New Flickr album: Decorative Initials
Those who monitor our Flickr site may have become aware of my latest obsession: woodcut and engraved initial letters. I am compiling examples from our Rare Book Collection in an album entitled “Decorative initials.”
The capital “F” at left is from a dissertation submitted to Leipzig University in 1721 for a doctorate in law (Alexander Augustus Arnold, Dissertationem juridicam De declinanda recognitione documentorum propter deficientem causam debendi in processu executivo (Leipzig: Immanuel Tietze, 1721)). German legal dissertations like this one are a rich source of woodcut initials and other decorative elements. The Law Library has thousands of these German legal dissertations. Written in Latin on topics that are now arcane and obsolete. For me, their typography and decorations are now their most interesting features. Several of them are featured in our current exhibition, “Law Books Bright and Beautiful.”
Decorated initials are still used in modern graphic design. They made their first appearance about fifteen hundred years ago and represent a survival from early Western manuscript culture. Their function has always been to mark the beginning or major divisions of a text. The more elaborate initials, adorned with gold leaf, are called illuminated initials, such as this one marking the opening of a 14th-century manuscript of the Constitutions of Pope John XXII:
Constitutiones cum apparatu Joannis Andree (14th century). Full image in Flickr.
Old habits die hard, among both publishers and readers. As a result, printed books from the first half-century of printing left spaces in the opening lines of text, which could be filled with illuminated initials like the ones found in medieval manuscripts:
Henricus de Segusio (Hostiensis), Summa super titulis Decretalium (Speier: Georgius de Spira, 1478-1479). Full image in Flickr.

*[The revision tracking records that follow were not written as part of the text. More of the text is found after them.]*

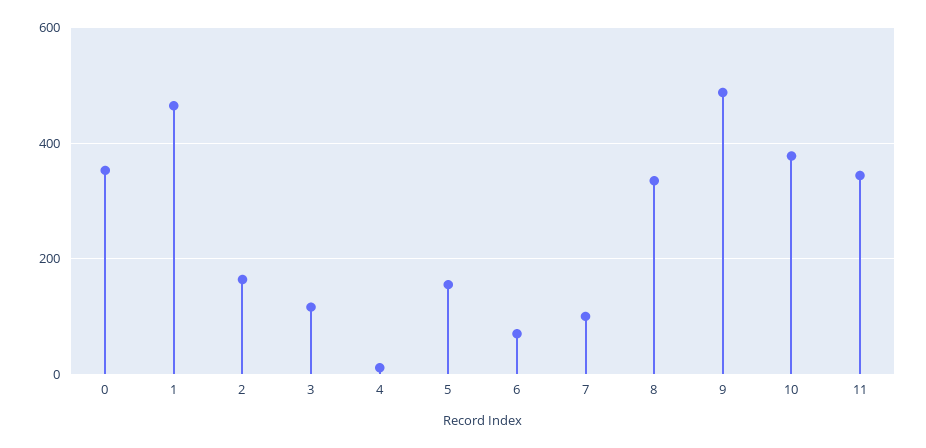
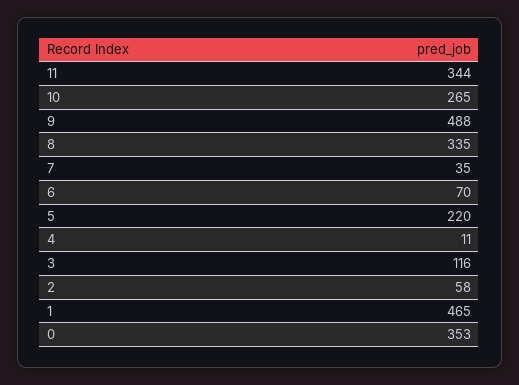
  {
    "0": 353,
    "1": 465,
-   "2": 160,
+   "2": 58,
    "3": 116,
    "4": 11,
-   "5": 160,
+   "5": 220,
    "6": 70,
-   "7": 100,
+   "7": 35,
    "8": 335,
    "9": 488,
-   "10": 380,
+   "10": 265,
    "11": 344
  }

Soon printers began using woodcut initials to take the place of the painted initials. They are called “historiated” initials when their decoration includes human or animal figures, such as this one from the “Law Books Bright and Beautiful” exhibit:
Manifesti et Cartelli passati tra gli Illust. Signori, il Signor Bartolomeo delli Marchesi del Monte Santa Maria, & il Sig. Conte Camillo Castiglione (Pesaro: Bartolomeo Cesano, 1556). Full image in Flickr.
In the late 17th century, printers began using copperplate engravings for initials, which provide much finer detail than woodcuts. Unlike woodcuts, however, engravings had to be printed on a different press, thus requiring patience and skill to print the engraved initial in the blank space left in the printed text. Below is one of the fine engraved initials from Thomas Madox’s History and antiquities of the Exchequer of the kings of England (London: J. Matthews, 1711). Note the faint marks around the edge left by the engraved plate:
Thomas Madox’s History and antiquities of the Exchequer of the kings of England (London: Printed by J. Matthews, 1711). Full image in Flickr.
Decorated initials went out of fashion in the late 18th century as book design became more austere. They returned in modern times with the fine printing renaissance. Brian McGinty’s Haraszthy at the Mint (Los Angeles: Dawson’s Book Shop, 1975), also from the “Law Books Bright and Beautiful” exhibit, is an example:
Brian McGinty, Haraszthy at the Mint (Los Angeles: Dawson’s Book Shop, 1975). Full image in Flickr.
I close with a couple more of my favorite woodcut initials from German legal dissertations. To learn more about woodcuts and engravings, there is no better starting place than “Woodcut, engraving, or what?”, an illustrated explanation by Erin Blake at The Collation, the excellent blog of the Folger Shakespeare Library.
– MIKE WIDENER, Rare Book Librarian
Christian Köhler, Dissertatio juridica de attestatis = Von Kundschafften (Halle: Hendel, 1736). Full image in Flickr.
Heinrich von Cocceji, Dissertatio juridica de momentaria possessione & lite vindiciarum (Leiden: Johan Elsevir, 1711). Full image in Flickr.
Knorr, Karl Gottlieb. Dissertatio De differentiis iuris Romani et Germanici in nobilitate adoptiva (Halle: Grunert, 1745). Full image in Flickr.